*** Block opens ***

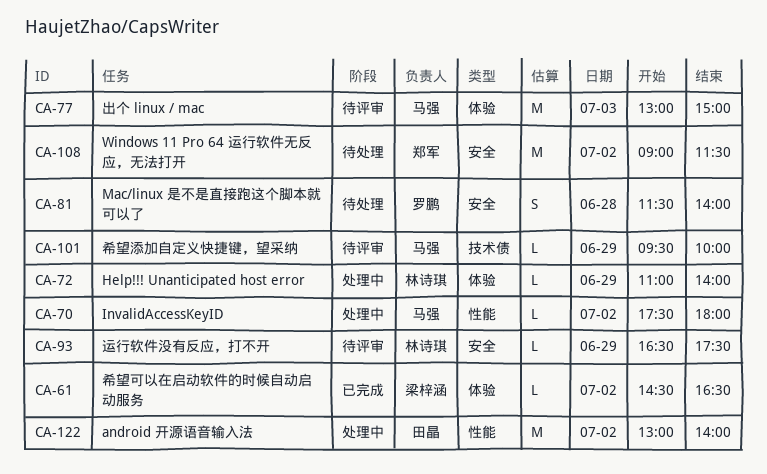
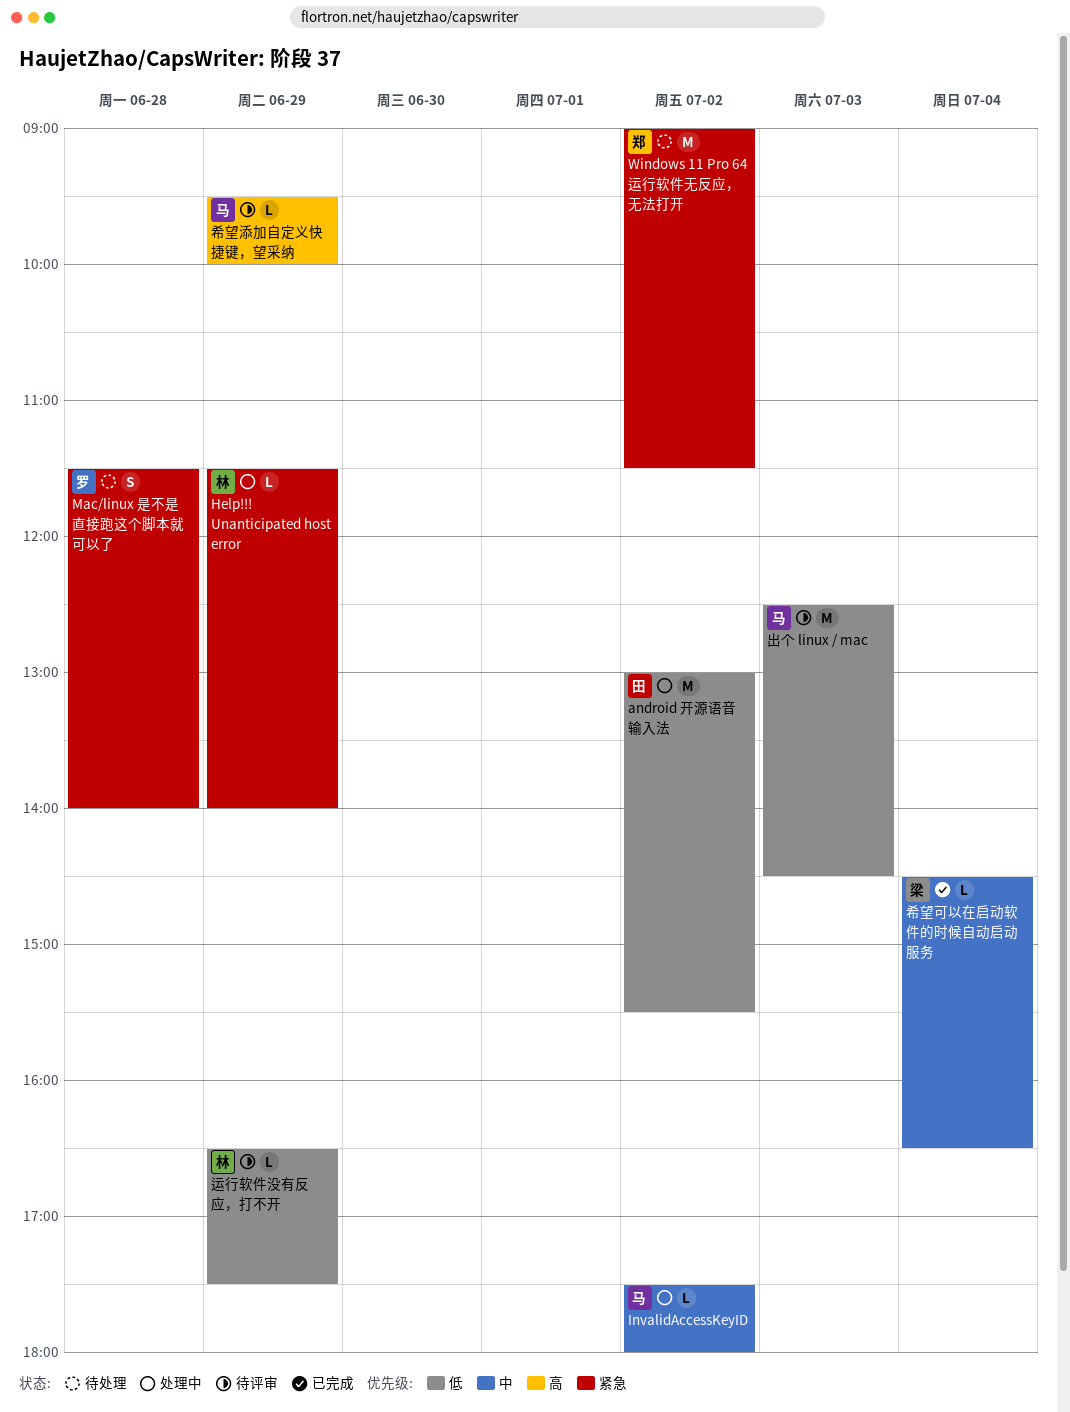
android 开源语音输入法, ends: 14:00 -> 15:30
Help!!! Unanticipated host error, begins: 11:00 -> 11:30
出个 linux / mac, begins: 13:00 -> 12:30
出个 linux / mac, ends: 15:00 -> 14:30
希望可以在启动软件的时候自动启动服务, day: Jul 2 -> Jul 4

*** Block closes ***

▶ [Required action] The result should be the same data as above, line for line, with the pictures gone.

▶ [Answer space]
android 开源语音输入法, ends: 14:00 -> 15:30
Help!!! Unanticipated host error, begins: 11:00 -> 11:30
出个 linux / mac, begins: 13:00 -> 12:30
出个 linux / mac, ends: 15:00 -> 14:30
希望可以在启动软件的时候自动启动服务, day: Jul 2 -> Jul 4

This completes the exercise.